The entry is framed by an ornate carved Southeast Asian wedding door, a remnant from the building’s past. “We liked the symbolism of it,” says McNeil. “The strange non sequitur of walking through a wedding door into an office seemed fitting.” 

3. The Home
Duration of project: 2 years, 8 months
Completed: April 2014
Square footage: 1,750
Past life: Residence

The couple’s home, an old Victorian beside the office, underwent the biggest transformation. “It was Victorian in decoration only,” says McNeil. “There was nothing grand about it.” The ceilings were low, the rooms were claustrophobic and oddly shaped, and the natural light was minimal. “It was a shabby building that had almost no soul,” agrees Burnham.

It wasn’t until the Envelope A+D designers poked their heads into the hidden attic space that they breathed a sigh of relief: The home’s original bones—grand Douglas fir beams—were majestic. Burnham and his team knocked out the ceiling, exposing the gable overhead. Grannan and McNeil’s 12-year-old son took over the lofted bedroom created on the second story, accessed through a steep, narrow staircase.

The rest of the fir flooring and walls was similarly exposed, providing a stark contrast with the bands of matte gray paint running across the walls and floorboards. “At some points, it feels like a surreal stage set or an optical illusion,” says Burnham. A strip of gray runs diagonally from the front door and through the house, leading the way outdoors to a wild garden in back.

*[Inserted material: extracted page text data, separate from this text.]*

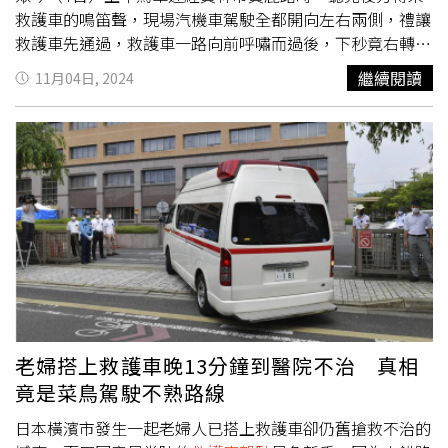
救護車的鳴笛聲，現場汽機車駕駛全都開向左右兩側，禮讓
救護車先通過，救護車一路向前呼嘯而過後，下秒竟右轉駛
進加油站加油，鳴笛聲也隨即戛然而止。目擊民眾表示，由
繼續閱讀
11月04日, 2024
於該輛救護車鳴笛又按喇叭，以為情況非常緊急，沒想到竟
然只是去加油，「感覺上一定是去救人，才這麼十萬火急，
結果他跑去加油，我們整個都傻眼」，質疑
救護車駕駛
是在
假公濟私、亂用警鳴器。針對遭控濫用醫療資源，救護車業
者也回應，當時因為該名司機剛出勤回來，但隨即又要趕往
醫院接送病患至南投，途中恰好看見附近有加油站，因此才
臨時停下加油。對此，彰化縣衛生局表示，救護車非因情況
緊急，不得使用警鳴器及紅色閃光燈，若經查違規屬實，可
依違反《緊急醫療救護法》處6萬元至30萬元以下罰鍰。
老婦搭上救護車晚13分鐘到醫院不治 真相
竟是菜鳥駕駛不熟路線
日本橫濱市發生一起老婦人已搭上救護車卻仍舊搶救不治的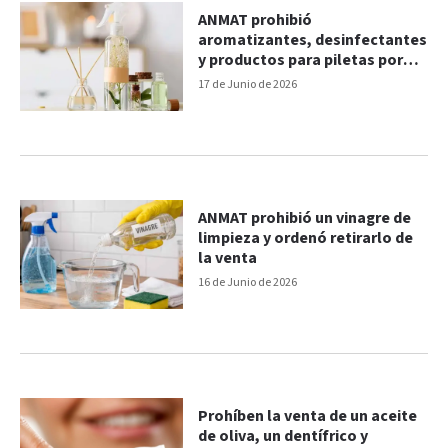
ANMAT prohibió
aromatizantes, desinfectantes
y productos para piletas por
irregularidades
17 de Junio de 2026
ANMAT prohibió un vinagre de
limpieza y ordenó retirarlo de
la venta
16 de Junio de 2026
Prohíben la venta de un aceite
de oliva, un dentífrico y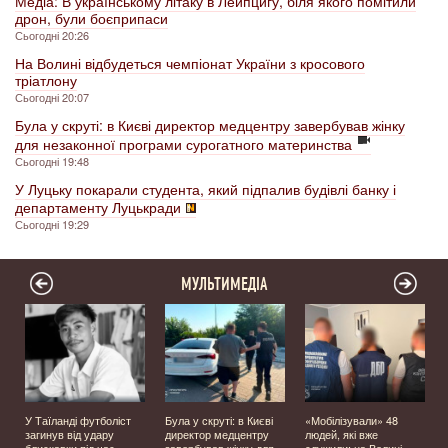
Медіа: В українському літаку в Лейпцигу, біля якого помітили
дрон, були боєприпаси
Сьогодні 20:26
На Волині відбудеться чемпіонат України з кросового
тріатлону
Сьогодні 20:07
Була у скруті: в Києві директор медцентру завербував жінку
для незаконної програми сурогатного материнства
Сьогодні 19:48
У Луцьку покарали студента, який підпалив будівлі банку і
департаменту Луцькради
Сьогодні 19:29
МУЛЬТИМЕДІА
У Таїланді футболіст
Була у скруті: в Києві
«Мобілізували» 48
загинув від удару
директор медцентру
людей, які вже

Though the home’s material palette is muted, there are eye-popping interior design elements throughout, from a sleek, chrome corner shelf bearing the couple’s “notions and potions,” as McNeil calls them, to the fluorescent-yellow welding curtain circling the tub in the otherwise all-white kids’ bathroom. “The problem with traditional architecture is it can be very cold and unforgiving and not fun to live in,” says McNeil. “Douglas knows how to balance the right level of geometry, minimalism, and weirdness with warmth.”